─── Data under study

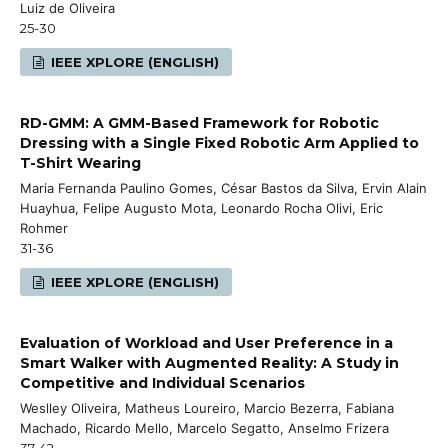
Luiz de Oliveira
25-30
IEEE XPLORE (ENGLISH)
RD-GMM: A GMM-Based Framework for Robotic
Dressing with a Single Fixed Robotic Arm Applied to
T-Shirt Wearing
Maria Fernanda Paulino Gomes, César Bastos da Silva, Ervin Alain
Huayhua, Felipe Augusto Mota, Leonardo Rocha Olivi, Eric
Rohmer
31-36
IEEE XPLORE (ENGLISH)
Evaluation of Workload and User Preference in a
Smart Walker with Augmented Reality: A Study in
Competitive and Individual Scenarios
Weslley Oliveira, Matheus Loureiro, Marcio Bezerra, Fabiana
Machado, Ricardo Mello, Marcelo Segatto, Anselmo Frizera
37-42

──────

== Problem to work on ==
Filter the records above for lines containing the word "Oliveira", and copy those lines.

== Solved exercise ==
Luiz de Oliveira
Weslley Oliveira, Matheus Loureiro, Marcio Bezerra, Fabiana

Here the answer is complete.